2. Use the tread wear bars
What is a tread wear bar? It’s a small vertical strip of rubber between tire treads. A motorist determines whether he or she needs new tires by rubbing their fingers on the bar and nearby treads. You need a well-lit area to do this inspection.
First, spot the tread bar and run your fingers above it. A good tire has treads that are taller than the bar. However, if your treads are on the same level as the tread wear bar, you need new tires immediately.
3. Use a tire tread gauge
A tire tread gauge is a big improvement to the penny test. It gives you a more accurate reading because you calculate tread depth in millimeters. Plus, some tire tread gauges contain a chart showing you various types of tire treads.
How does it look like? It’s the same size as an ATM card so that a driver can carry it at all times. You’ll notice different colored gauges with varying heights. A color code printed on it helps you determine the state of your tire treads.
4. Roll the tire
This method is simple yet it helps drivers detect any cupping or tread wear caused by bad wheel alignment. You don’t need any special skills or tools for this exercise. Just make sure your tire is clean and dry.
How does it work?
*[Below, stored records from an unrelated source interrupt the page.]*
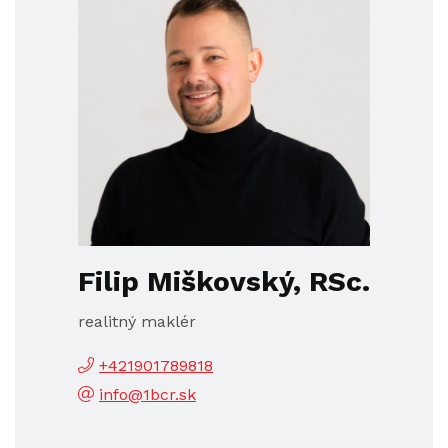
Filip Miškovský, RSc.
realitný maklér
+421901789818
info@1bcr.sk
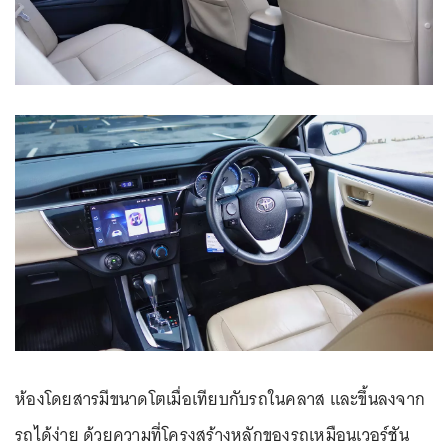
ห้องโดยสารมีขนาดโตเมื่อเทียบกับรถในคลาส และขึ้นลงจาก
รถได้ง่าย ด้วยความที่โครงสร้างหลักของรถเหมือนเวอร์ชัน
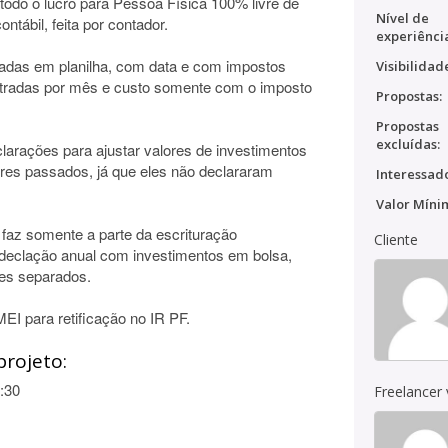
 todo o lucro para Pessoa Física 100% livre de
Nível de
ntábil, feita por contador.
experiênci
adas em planilha, com data e com impostos
Visibilidad
tradas por mês e custo somente com o imposto
Propostas:
Propostas
excluídas:
larações para ajustar valores de investimentos
ores passados, já que eles não declararam
Interessado
Valor Míni
 faz somente a parte da escrituração
Cliente
 (declação anual com investimentos em bolsa,
res separados.
MEI para retificação no IR PF.
projeto:
:30
Freelancer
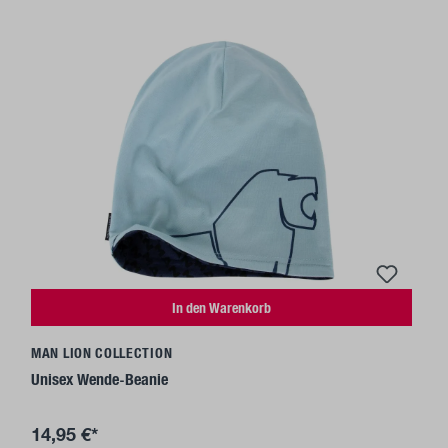
In den Warenkorb
MAN LION COLLECTION
Unisex Wende-Beanie
14,95 €*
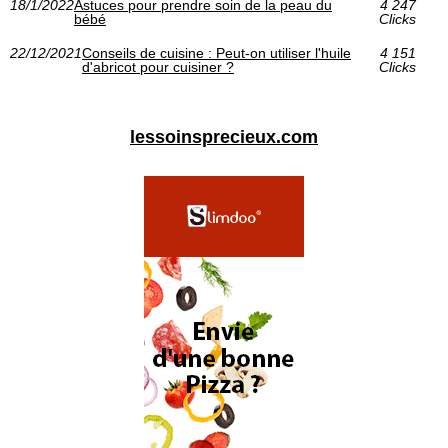
18/1/2022
Astuces pour prendre soin de la peau du
4 247
bébé
Clicks
22/12/2021
Conseils de cuisine : Peut-on utiliser l'huile
4 151
d'abricot pour cuisiner ?
Clicks
lessoinsprecieux.com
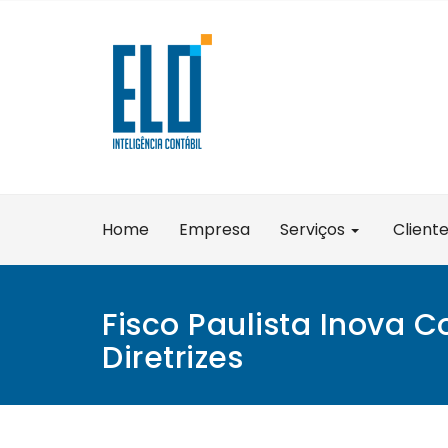
Skip
to
content
Home
Empresa
Serviços
Client
Fisco Paulista Inova 
Diretrizes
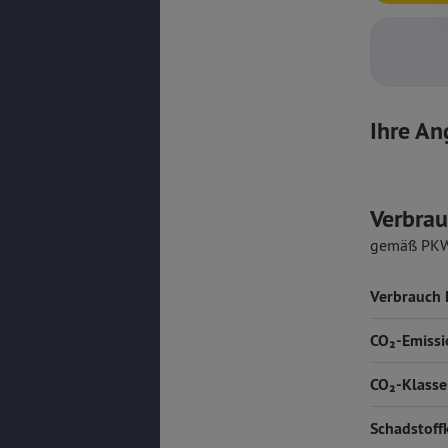
Ihre An
Verbrau
gemäß PK
Verbrauch
CO₂-Emissi
CO₂-Klasse
Schadstoff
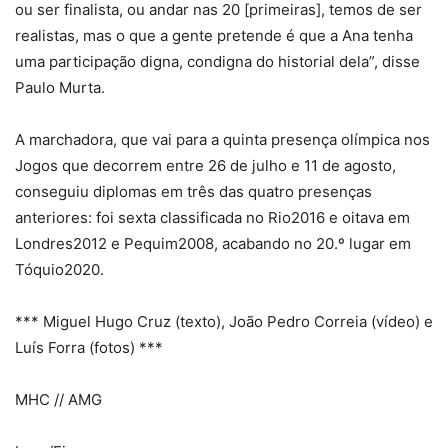
ou ser finalista, ou andar nas 20 [primeiras], temos de ser
realistas, mas o que a gente pretende é que a Ana tenha
uma participação digna, condigna do historial dela”, disse
Paulo Murta.
A marchadora, que vai para a quinta presença olímpica nos
Jogos que decorrem entre 26 de julho e 11 de agosto,
conseguiu diplomas em três das quatro presenças
anteriores: foi sexta classificada no Rio2016 e oitava em
Londres2012 e Pequim2008, acabando no 20.º lugar em
Tóquio2020.
*** Miguel Hugo Cruz (texto), João Pedro Correia (vídeo) e
Luís Forra (fotos) ***
MHC // AMG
Remove your tire from the car then look for a path that’s flat and has no pedestrians. Place your tire in an upright position then give it a slight push to get it moving. Pay attention to how the tire rotates and how it accumulates dirt. If the tire bounces when moving, that’s a sign of cupping.
3. Check your tires frequently
If you’ve just bought a new set of car tires, you should check the treads after every three months. Doing this helps you to know whether the new tires are still in good alignment with your vehicle. It also enables you to determine whether the new tires need another round of balancing.
Smart car owners practice responsible driving habits to avoid unnecessary tread wears. In addition to preserving your tires, you avoid ruining your suspension. After reading this article, you now know that a bad suspension causes cupping and feathered tire wears.
Finally, make sure you have good steering control before purchasing car tires. Feel free to bookmark this article because you’ll refer to it when dealing with another tire tread problem.